• [PROBLEM]: Below are some records. Print exactly the lines between the one holding "Accidents du travail ×" and the one holding "se ubicarán", inclusive, and nothing else.

• [RECORDS SHOWN]:
============================================================

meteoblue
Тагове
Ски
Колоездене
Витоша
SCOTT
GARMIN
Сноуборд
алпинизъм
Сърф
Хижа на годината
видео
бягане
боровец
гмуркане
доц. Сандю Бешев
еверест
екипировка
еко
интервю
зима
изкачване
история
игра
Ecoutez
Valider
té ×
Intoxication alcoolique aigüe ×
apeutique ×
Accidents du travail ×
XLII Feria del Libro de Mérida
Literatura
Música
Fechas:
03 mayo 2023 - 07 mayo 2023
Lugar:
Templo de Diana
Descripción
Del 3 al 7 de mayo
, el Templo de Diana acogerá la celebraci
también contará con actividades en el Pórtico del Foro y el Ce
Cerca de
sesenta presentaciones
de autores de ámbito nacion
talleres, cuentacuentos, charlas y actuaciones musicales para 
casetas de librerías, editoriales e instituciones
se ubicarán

============================================================

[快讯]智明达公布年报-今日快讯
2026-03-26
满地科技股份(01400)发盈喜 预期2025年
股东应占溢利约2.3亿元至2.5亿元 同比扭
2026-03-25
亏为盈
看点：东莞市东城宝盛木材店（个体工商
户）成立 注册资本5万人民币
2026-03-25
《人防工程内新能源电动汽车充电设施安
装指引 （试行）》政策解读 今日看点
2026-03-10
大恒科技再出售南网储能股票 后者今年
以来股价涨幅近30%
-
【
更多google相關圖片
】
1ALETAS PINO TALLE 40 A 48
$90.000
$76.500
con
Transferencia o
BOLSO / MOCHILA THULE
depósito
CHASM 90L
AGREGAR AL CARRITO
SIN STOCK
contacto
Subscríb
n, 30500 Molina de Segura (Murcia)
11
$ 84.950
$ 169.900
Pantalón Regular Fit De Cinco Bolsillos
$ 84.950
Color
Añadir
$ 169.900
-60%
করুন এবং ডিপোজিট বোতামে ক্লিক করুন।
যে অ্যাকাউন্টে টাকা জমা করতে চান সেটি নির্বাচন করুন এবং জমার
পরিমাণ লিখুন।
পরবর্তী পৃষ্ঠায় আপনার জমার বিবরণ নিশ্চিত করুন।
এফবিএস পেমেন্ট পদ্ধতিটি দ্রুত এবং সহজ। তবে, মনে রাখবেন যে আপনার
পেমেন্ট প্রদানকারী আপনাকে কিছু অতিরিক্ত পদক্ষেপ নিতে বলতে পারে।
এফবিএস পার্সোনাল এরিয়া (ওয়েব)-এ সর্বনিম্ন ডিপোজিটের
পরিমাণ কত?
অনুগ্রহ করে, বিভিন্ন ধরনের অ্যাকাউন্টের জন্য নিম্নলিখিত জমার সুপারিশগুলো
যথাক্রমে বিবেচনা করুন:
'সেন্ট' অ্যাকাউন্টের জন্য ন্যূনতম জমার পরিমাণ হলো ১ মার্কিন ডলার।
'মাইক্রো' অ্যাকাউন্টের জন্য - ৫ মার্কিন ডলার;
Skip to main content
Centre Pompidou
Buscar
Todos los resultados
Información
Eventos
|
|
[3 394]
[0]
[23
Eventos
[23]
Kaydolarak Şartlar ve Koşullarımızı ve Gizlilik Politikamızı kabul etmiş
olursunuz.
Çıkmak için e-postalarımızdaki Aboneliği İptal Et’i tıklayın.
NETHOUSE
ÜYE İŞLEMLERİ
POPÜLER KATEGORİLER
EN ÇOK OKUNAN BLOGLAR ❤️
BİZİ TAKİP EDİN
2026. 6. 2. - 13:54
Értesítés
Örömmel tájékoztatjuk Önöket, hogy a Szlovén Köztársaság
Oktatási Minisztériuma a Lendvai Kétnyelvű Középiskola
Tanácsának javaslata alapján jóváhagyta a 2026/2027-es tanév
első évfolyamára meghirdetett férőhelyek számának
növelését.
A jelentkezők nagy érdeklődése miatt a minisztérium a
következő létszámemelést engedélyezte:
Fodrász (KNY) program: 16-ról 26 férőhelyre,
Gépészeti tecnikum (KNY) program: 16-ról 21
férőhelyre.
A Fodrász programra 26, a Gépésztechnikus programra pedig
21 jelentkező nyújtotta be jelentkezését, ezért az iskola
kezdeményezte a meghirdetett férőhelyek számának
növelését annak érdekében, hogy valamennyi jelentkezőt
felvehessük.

============================================================

• [TASK RESULT]:
Accidents du travail ×
XLII Feria del Libro de Mérida
Literatura
Música
Fechas:
03 mayo 2023 - 07 mayo 2023
Lugar:
Templo de Diana
Descripción
Del 3 al 7 de mayo
, el Templo de Diana acogerá la celebraci
también contará con actividades en el Pórtico del Foro y el Ce
Cerca de
sesenta presentaciones
de autores de ámbito nacion
talleres, cuentacuentos, charlas y actuaciones musicales para 
casetas de librerías, editoriales e instituciones
se ubicarán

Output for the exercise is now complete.